In the case of an ICB unit in Maharashtra, the lenders have asked for some clearances from the state government, after which the banks would likely go ahead and release the working capital, the official said, without naming the unit.
He said Tamil Nadu government has agreed to clear the dues to IL&FS’s Cuddalore project in weekly installments.
While Tamil Nadu discoms owe IL&FS Rs 4,200 crore, Essar Power has pending receivables of around Rs 150 crore from PPP-bound discoms. JSW Energy has receivables of Rs 1,300 crore. Simhapuri Energy of Madhucon Projects and Coastal Energen in Tamil Nadu are before the Natonal Company Law Tribunal, as it defaulted on an amount of Rs 1,458 crore to State Bank of India.
The ICBs have a combined capacity of 17,255 megawatt (MW), or about 8% of the country’s total installed thermal power capacity, but their plant load factor is an abysmal 25% at present. ICB capacity of 7,500 MW is completely shut.

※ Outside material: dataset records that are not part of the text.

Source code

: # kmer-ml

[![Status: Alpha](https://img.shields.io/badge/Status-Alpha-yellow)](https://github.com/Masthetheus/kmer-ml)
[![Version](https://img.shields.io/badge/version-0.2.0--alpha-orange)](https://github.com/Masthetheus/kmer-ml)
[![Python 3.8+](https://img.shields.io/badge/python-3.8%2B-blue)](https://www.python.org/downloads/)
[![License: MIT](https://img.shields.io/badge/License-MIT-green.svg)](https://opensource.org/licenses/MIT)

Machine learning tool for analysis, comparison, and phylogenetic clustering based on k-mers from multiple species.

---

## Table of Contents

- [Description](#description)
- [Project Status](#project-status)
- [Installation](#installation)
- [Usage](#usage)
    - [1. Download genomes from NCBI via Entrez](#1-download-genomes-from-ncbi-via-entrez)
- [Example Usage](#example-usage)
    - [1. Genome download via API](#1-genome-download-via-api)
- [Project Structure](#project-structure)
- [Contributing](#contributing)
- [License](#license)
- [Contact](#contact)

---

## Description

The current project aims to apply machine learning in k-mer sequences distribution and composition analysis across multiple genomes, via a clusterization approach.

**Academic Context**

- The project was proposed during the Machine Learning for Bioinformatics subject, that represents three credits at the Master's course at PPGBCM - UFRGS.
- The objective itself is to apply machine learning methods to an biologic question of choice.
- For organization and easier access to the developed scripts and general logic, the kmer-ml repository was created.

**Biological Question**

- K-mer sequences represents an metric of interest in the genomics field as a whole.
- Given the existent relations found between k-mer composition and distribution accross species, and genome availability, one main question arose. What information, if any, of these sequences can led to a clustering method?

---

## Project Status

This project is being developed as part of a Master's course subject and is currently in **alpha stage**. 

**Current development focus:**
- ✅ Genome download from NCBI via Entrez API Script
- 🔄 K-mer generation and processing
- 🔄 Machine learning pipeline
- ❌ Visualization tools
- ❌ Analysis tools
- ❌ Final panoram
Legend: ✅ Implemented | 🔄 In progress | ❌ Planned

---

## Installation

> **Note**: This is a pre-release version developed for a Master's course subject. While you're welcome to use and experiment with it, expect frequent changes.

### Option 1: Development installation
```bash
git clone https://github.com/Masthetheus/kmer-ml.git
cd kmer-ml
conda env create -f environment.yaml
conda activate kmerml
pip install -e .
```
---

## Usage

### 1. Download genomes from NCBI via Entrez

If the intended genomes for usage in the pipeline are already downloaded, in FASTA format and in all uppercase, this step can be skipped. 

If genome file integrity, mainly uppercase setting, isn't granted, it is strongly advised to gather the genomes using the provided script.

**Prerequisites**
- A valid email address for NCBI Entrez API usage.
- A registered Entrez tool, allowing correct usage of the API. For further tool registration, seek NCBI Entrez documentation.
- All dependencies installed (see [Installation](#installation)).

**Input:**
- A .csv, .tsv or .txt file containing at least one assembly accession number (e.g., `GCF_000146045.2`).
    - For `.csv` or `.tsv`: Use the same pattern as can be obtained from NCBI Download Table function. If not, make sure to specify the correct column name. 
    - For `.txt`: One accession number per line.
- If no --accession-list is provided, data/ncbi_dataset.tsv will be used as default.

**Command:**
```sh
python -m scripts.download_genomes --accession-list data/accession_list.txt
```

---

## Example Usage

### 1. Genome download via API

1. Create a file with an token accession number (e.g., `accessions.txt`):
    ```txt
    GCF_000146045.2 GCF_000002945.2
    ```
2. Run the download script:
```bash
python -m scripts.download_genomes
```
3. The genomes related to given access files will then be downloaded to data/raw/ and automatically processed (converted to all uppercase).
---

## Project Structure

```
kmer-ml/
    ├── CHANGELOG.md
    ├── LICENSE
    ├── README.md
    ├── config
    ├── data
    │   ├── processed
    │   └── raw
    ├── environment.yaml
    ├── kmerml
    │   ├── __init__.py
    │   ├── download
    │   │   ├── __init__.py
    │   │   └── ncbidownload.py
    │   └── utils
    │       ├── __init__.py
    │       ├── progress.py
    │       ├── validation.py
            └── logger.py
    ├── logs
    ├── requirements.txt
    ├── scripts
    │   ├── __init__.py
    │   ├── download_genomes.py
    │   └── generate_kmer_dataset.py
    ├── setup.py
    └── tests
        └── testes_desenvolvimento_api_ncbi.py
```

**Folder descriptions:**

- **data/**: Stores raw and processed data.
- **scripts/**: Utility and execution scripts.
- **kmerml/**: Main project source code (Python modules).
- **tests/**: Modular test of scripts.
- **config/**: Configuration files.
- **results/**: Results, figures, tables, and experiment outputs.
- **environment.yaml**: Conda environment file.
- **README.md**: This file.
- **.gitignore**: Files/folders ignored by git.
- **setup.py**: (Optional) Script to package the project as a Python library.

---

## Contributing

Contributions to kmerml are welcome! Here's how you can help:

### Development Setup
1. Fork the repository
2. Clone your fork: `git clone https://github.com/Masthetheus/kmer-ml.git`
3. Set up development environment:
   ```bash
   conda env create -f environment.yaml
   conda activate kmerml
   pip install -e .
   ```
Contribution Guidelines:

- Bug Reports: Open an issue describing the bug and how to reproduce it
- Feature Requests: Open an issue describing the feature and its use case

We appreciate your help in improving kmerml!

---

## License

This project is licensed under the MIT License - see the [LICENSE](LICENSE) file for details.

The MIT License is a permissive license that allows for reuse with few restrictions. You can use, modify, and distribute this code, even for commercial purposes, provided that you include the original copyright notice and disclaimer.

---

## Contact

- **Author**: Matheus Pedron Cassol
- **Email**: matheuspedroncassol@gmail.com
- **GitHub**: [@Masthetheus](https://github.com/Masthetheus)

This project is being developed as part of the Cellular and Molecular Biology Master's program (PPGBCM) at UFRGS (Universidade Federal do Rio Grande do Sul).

The Union power ministry feels the order issued by it to ICB units last week to run at full capacity will enable most of the stranded 7 giga watt (GW) capacity to restart. One the ICBs start operations, the pressure on domestic coal supplies will ease, it feels.
“Demand for power has increased exponentially and the present coal handling logistics are inadequate. It would take at least 2-3 years for new coal mines to be operational and domestic coal logistics to improve. Until then, the ICB solution is the only way for the country to avert a graver crisis,” Kumar said.

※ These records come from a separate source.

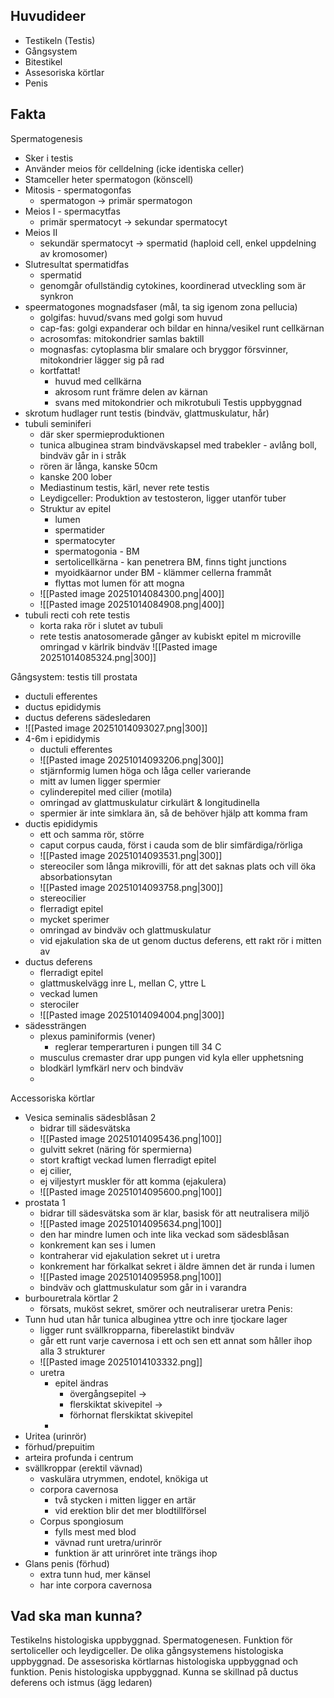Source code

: 
## Huvudideer
- Testikeln (Testis)
- Gångsystem
- Bitestikel
- Assesoriska körtlar
- Penis
## Fakta
Spermatogenesis
- Sker i testis
- Använder meios för celldelning (icke identiska celler)
- Stamceller heter spermatogon (könscell)
- Mitosis - spermatogonfas
	- spermatogon -> primär spermatogon
- Meios I - spermacytfas
	- primär spermatocyt -> sekundar spermatocyt
- Meios II
	- sekundär spermatocyt -> spermatid (haploid cell, enkel uppdelning av kromosomer)
- Slutresultat spermatidfas
	- spermatid
	- genomgår ofullständig cytokines, koordinerad utveckling som är synkron
- speermatogones mognadsfaser (mål, ta sig igenom zona pellucia)
	- golgifas: huvud/svans med golgi som huvud
	- cap-fas: golgi expanderar och bildar en hinna/vesikel runt cellkärnan
	- acrosomfas: mitokondrier samlas baktill
	- mognasfas: cytoplasma blir smalare och bryggor försvinner, mitokondrier lägger sig på rad
	- kortfattat! 
		- huvud med cellkärna
		- akrosom runt främre delen av kärnan
		- svans med mitokondrier och mikrotubuli
Testis uppbyggnad
- skrotum hudlager runt testis (bindväv, glattmuskulatur, hår)
- tubuli seminiferi
	- där sker spermieproduktionen
	- tunica albuginea stram bindvävskapsel med trabekler - avlång boll, bindväv går in i stråk
	- rören är långa, kanske 50cm
	- kanske 200 lober
	- Mediastinum testis, kärl, never rete testis
	- Leydigceller: Produktion av testosteron, ligger utanför tuber
	- Struktur av epitel
		- lumen
		- spermatider
		- spermatocyter
		- spermatogonia - BM
		- sertolicellkärna - kan penetrera BM, finns tight junctions
		- myoidkäarnor under BM - klämmer cellerna frammåt
		- flyttas mot lumen för att mogna
	- ![[Pasted image 20251014084300.png|400]]
	- ![[Pasted image 20251014084908.png|400]]
- tubuli recti coh rete testis
	- korta raka rör i slutet av tubuli
	- rete testis anatosomerade gånger av kubiskt epitel m microville omringad v kärlrik bindväv
![[Pasted image 20251014085324.png|300]]
 
Gångsystem: testis till prostata
- ductuli efferentes
- ductus epididymis
- ductus deferens sädesledaren
- ![[Pasted image 20251014093027.png|300]]
- 4-6m i epididymis
	- ductuli efferentes
	- ![[Pasted image 20251014093206.png|300]]
	- stjärnformig lumen höga och låga celler varierande
	- mitt av lumen ligger spermier
	- cylinderepitel med cilier (motila)
	- omringad av glattmuskulatur cirkulärt & longitudinella
	- spermier är inte simklara än, så de behöver hjälp att komma fram
- ductis epididymis
	- ett och samma rör, större
	- caput corpus cauda, först i cauda som de blir simfärdiga/rörliga
	- ![[Pasted image 20251014093531.png|300]]
	- stereociler som långa mikrovilli, för att det saknas plats och vill öka absorbationsytan
	- ![[Pasted image 20251014093758.png|300]]
	- stereocilier
	- flerradigt epitel
	- mycket sperimer
	- omringad av bindväv och glattmuskulatur
	- vid ejakulation ska de ut genom ductus deferens, ett rakt rör i mitten av 
- ductus deferens
	- flerradigt epitel
	- glattmuskelvägg inre L, mellan C, yttre L
	- veckad lumen 
	- sterociler
	- ![[Pasted image 20251014094004.png|300]]
- sädessträngen
	- plexus paminiformis (vener) 
		- reglerar temperarturen i pungen till 34 C
	- musculus cremaster drar upp pungen vid kyla eller upphetsning
	- blodkärl lymfkärl nerv och bindväv
	- 
Accessoriska körtlar
- Vesica seminalis sädesblåsan 2
	- bidrar till sädesvätska
	- ![[Pasted image 20251014095436.png|100]]
	- gulvitt sekret (näring för spermierna)
	- stort kraftigt veckad lumen flerradigt epitel
	- ej cilier,
	- ej viljestyrt muskler för att komma (ejakulera)
	- ![[Pasted image 20251014095600.png|100]]
- prostata 1
	- bidrar till sädesvätska som är klar, basisk för att neutralisera miljö
	- ![[Pasted image 20251014095634.png|100]]
	- den har mindre lumen och inte lika veckad som sädesblåsan
	- konkrement kan ses i lumen
	- kontraherar vid ejakulation sekret ut i uretra
	- konkrement har förkalkat sekret i äldre ämnen det är runda i lumen
	- ![[Pasted image 20251014095958.png|100]]
	- bindväv och glattmuskulatur som går in i varandra
- burbouretrala körtlar 2
	- försats, muköst sekret, smörer och neutraliserar uretra
Penis:
- Tunn hud utan hår tunica albuginea yttre och inre tjockare lager
	- ligger runt svällkropparna, fiberelastikt bindväv
	- går ett runt varje cavernosa i ett och sen ett annat som håller ihop alla 3 strukturer
	- ![[Pasted image 20251014103332.png]]
	- uretra
		- epitel ändras
			- övergångsepitel ->
			- flerskiktat skivepitel ->
			- förhornat flerskiktat skivepitel
		- 
- Uritea (urinrör)
- förhud/prepuitim
- arteira profunda i centrum
- svällkroppar (erektil vävnad)
	- vaskulära utrymmen, endotel, knökiga ut
	- corpora cavernosa
		- två stycken i mitten ligger en artär
		- vid erektion blir det mer blodtillförsel
	- Corpus spongiosum
		- fylls mest med blod
		- vävnad runt uretra/urinrör
		- funktion är att urinröret inte trängs ihop
- Glans penis (förhud)
	- extra tunn hud, mer känsel
	- har inte corpora cavernosa




## Vad ska man kunna?
Testikelns histologiska uppbyggnad. 
Spermatogenesen.
Funktion för sertoliceller och leydigceller.
De olika gångsystemens histologiska uppbyggnad.
De assesoriska körtlarnas histologiska uppbyggnad och funktion.
Penis histologiska uppbyggnad.
Kunna se skillnad på ductus deferens och istmus (ägg ledaren)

In the meantime, many gencos have stepped up efforts to restart their units by seeking tariff assurances from state discoms. According to sources, RattanIndia has sought upfront consent from Maharashtra discom to run its 1,350 MW Amravati unit for fuel cost pass-through before it imports 10% of its coal requirement from abroad.
The other concern being raised by gencos is about the revised tariffs by the committee set up by the power ministry. “We are not sure if the tariffs would be viable for us to produce,” said an official from a ICB unit that is shut.
The problem with the ICBs stems from the fact that most state governments have a $90-$100 ceiling for reimbursing coal costs in their PPAs. At a time when international coal prices have hit the roof – landing prices range between $280-$300 at present – companies are reluctant to run their plants without firm tie-ups with state governments. In fact, companies running their plants on imported coal have made several representations to state governments that they should remove the ceiling for reimbursing coal costs as a temporary solution.
Though the power ministry’s order states that if the discoms and generating companies do not reach a consensus on power cost, the power can be sold in the exchanges, capping price bids on all segments of power exchanges, including term ahead market at Rs 12 per kWh. The order is being seen by many as a constraint for the generators.
Even the CERC order states that “the energy charges of the marginal generator (those based on imported coal) is in the range of ~Rs 9/kWh…. If the expectation of recovery of part of the fixed cost and transmission charges are factored in, the ceiling price of Rs 12/kWh seems reasonable.”On the power ministry’s order to all states and generating companies running on domestic coal to import at least 10% of their fuel requirement for blending, Kumar said that it was also necessitated by the fact that the supply of domestic coal was facing logistic issues.